Copy out every line of the material word for word, with nothing changed. Leave the pictures out of your copy.
** start **
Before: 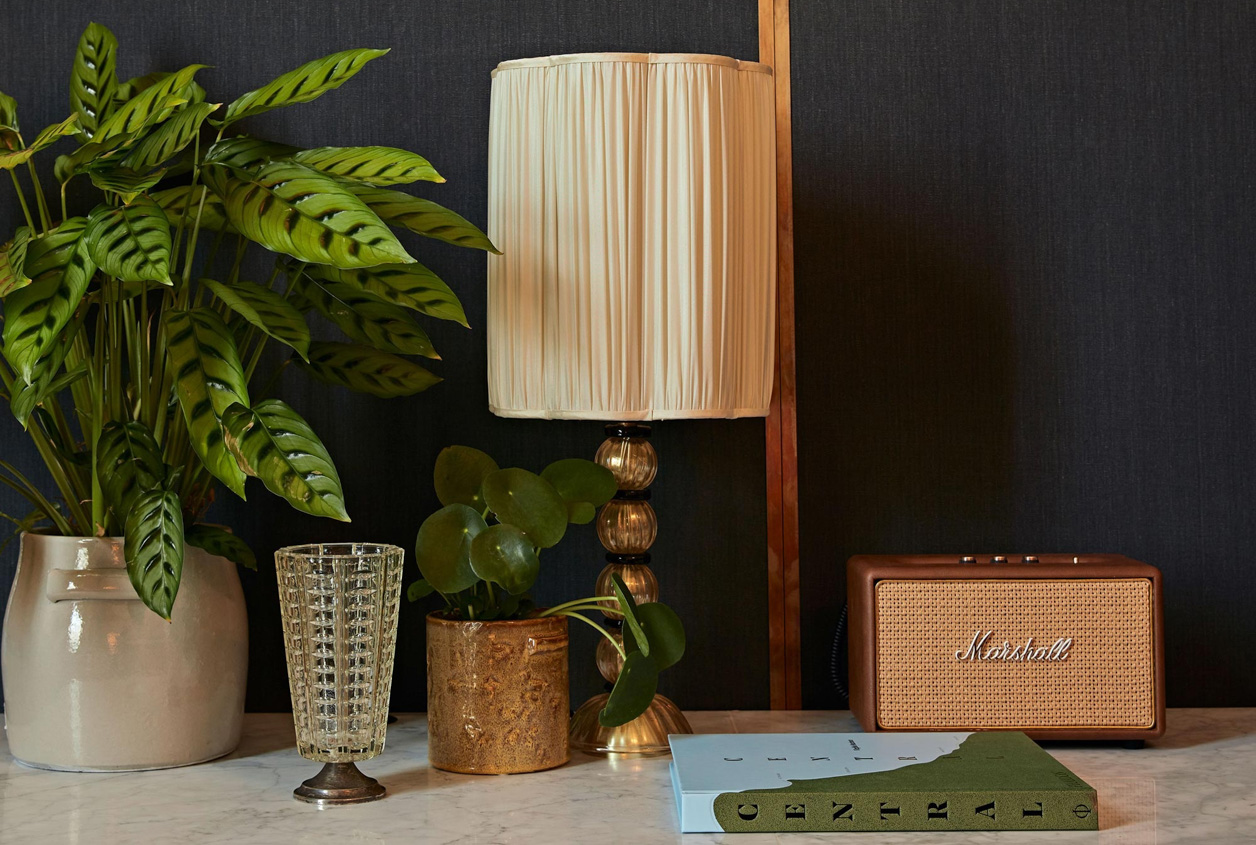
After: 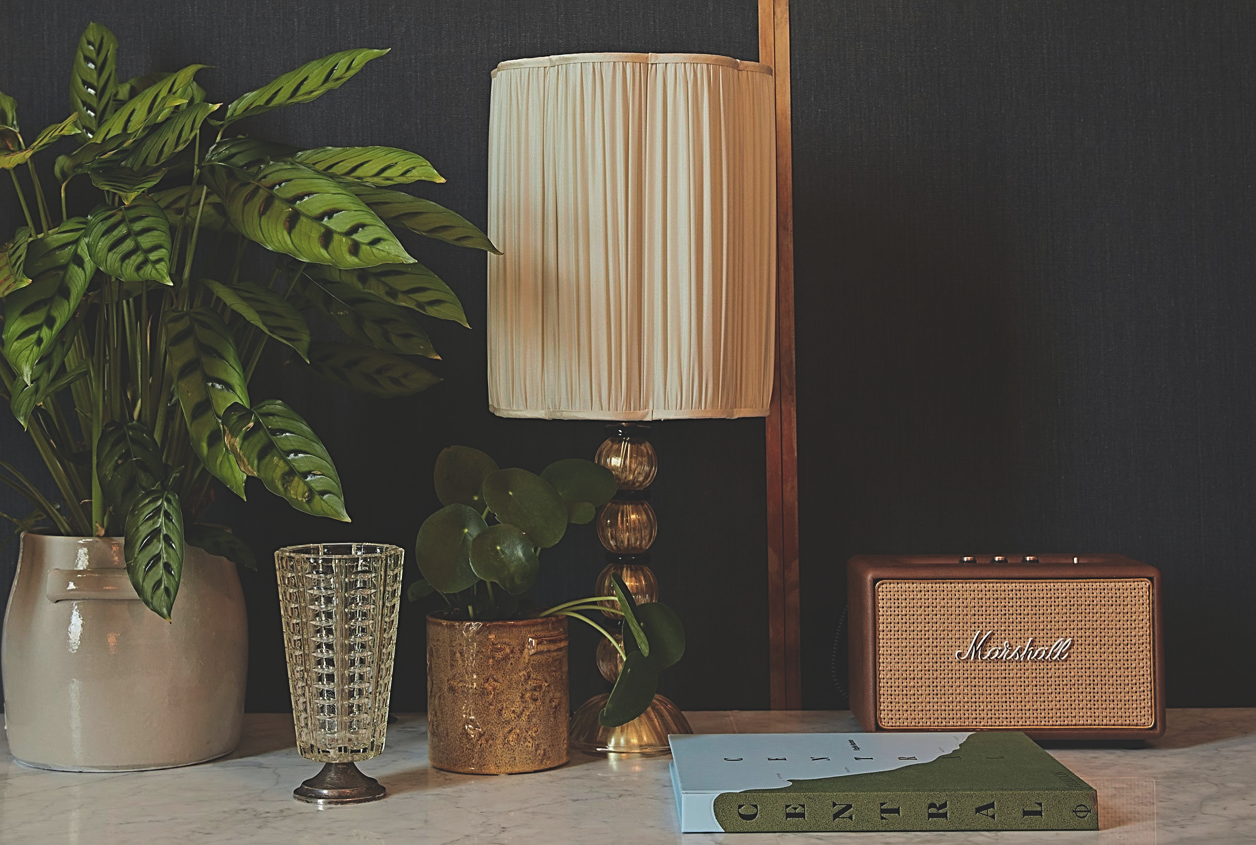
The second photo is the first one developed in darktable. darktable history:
exposure: black level correction -0.037, exposure -0.498 EV, compensate highlight preservation false
shadows and highlights: shadows -25.56, highlights 48.57, soften with gaussian
sharpen: on, module defaults
levels: levels [0.073, 0.497, 0.972]
tone equalizer: on, module defaults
** end **
Final result:
Before: 
After: 
The second photo is the first one developed in darktable. darktable history:
exposure: black level correction -0.037, exposure -0.498 EV, compensate highlight preservation false
shadows and highlights: shadows -25.56, highlights 48.57, soften with gaussian
sharpen: on, module defaults
levels: levels [0.073, 0.497, 0.972]
tone equalizer: on, module defaults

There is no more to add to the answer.